### [Your task]
How many lines within the records include the word "performances"? Only that number should be given.

### [Information provided]

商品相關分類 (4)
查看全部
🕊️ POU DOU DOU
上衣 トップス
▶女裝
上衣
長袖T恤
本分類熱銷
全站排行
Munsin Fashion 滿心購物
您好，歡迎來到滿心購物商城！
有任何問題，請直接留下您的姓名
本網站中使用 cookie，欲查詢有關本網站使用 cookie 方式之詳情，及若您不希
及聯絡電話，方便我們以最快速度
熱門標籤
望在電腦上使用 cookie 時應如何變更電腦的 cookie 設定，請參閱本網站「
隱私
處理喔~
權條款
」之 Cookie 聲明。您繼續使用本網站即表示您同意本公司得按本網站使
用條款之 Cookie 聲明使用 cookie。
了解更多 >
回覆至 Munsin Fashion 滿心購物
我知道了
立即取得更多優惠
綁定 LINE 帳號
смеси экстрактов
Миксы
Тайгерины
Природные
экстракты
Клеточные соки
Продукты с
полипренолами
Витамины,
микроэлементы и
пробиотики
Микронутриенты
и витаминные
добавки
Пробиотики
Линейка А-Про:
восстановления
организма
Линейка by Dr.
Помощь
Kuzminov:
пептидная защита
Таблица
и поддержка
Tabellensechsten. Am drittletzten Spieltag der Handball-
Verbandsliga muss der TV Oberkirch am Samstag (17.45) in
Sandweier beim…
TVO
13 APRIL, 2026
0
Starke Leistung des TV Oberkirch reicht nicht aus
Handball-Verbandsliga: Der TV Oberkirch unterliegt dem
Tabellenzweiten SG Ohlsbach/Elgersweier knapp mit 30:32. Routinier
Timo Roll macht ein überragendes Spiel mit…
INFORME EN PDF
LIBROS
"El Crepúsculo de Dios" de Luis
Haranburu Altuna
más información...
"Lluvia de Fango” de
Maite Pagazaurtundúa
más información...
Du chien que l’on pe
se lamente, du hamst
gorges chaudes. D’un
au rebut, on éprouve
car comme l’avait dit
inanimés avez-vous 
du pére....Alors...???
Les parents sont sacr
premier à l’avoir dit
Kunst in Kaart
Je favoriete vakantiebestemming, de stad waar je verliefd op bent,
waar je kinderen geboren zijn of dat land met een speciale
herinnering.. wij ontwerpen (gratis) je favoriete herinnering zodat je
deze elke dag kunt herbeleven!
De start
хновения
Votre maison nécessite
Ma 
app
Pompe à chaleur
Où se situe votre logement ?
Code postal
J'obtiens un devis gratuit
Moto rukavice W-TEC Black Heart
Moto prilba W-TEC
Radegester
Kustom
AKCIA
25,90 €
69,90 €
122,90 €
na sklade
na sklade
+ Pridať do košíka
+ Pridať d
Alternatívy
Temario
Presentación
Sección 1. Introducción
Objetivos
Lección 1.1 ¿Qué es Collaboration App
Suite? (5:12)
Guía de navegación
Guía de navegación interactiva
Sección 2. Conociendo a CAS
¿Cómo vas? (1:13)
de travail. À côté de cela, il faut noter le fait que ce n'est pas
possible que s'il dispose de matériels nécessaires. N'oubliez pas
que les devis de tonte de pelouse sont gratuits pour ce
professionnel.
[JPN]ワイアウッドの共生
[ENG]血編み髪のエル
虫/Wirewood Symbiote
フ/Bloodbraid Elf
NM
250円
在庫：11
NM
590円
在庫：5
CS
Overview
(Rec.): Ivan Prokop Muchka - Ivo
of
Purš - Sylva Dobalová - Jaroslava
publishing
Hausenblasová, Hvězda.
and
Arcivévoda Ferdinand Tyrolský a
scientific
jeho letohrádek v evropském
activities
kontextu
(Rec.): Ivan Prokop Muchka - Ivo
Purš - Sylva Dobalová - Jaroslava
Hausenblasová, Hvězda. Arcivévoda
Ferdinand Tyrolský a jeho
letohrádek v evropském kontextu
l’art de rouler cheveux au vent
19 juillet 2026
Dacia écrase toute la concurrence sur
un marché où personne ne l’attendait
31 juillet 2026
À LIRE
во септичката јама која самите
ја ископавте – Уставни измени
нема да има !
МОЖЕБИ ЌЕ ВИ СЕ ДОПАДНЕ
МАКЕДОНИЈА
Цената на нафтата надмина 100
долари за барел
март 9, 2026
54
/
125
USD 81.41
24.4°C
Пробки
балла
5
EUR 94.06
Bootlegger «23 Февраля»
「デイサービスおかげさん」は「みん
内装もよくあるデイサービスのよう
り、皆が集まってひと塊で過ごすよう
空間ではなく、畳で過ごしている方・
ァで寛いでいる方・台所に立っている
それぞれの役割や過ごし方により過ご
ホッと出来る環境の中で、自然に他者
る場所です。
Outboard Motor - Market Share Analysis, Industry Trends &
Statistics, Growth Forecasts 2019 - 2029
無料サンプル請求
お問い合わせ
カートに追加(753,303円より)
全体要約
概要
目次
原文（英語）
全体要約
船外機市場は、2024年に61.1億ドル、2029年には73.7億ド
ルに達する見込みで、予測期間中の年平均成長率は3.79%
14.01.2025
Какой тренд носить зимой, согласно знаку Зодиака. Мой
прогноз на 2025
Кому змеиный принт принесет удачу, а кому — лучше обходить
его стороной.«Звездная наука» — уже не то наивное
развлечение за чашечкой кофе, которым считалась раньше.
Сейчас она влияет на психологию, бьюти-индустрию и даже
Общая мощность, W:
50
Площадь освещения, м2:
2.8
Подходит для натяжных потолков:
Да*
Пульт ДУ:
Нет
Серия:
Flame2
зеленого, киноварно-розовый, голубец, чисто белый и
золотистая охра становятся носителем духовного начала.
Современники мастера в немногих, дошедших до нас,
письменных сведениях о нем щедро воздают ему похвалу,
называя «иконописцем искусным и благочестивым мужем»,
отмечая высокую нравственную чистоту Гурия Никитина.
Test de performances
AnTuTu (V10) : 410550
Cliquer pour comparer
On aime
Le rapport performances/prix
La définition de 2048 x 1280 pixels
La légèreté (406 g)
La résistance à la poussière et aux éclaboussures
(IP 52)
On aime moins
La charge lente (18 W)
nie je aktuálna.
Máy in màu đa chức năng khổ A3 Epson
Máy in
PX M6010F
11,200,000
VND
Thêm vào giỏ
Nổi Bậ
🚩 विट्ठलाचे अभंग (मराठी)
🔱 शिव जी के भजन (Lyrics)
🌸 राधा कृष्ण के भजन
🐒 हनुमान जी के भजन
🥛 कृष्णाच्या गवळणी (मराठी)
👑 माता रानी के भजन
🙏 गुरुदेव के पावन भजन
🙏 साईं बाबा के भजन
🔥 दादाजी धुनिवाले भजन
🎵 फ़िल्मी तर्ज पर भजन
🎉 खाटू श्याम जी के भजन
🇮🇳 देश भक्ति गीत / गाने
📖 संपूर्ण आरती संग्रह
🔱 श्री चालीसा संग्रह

### [Result of this exercise]
2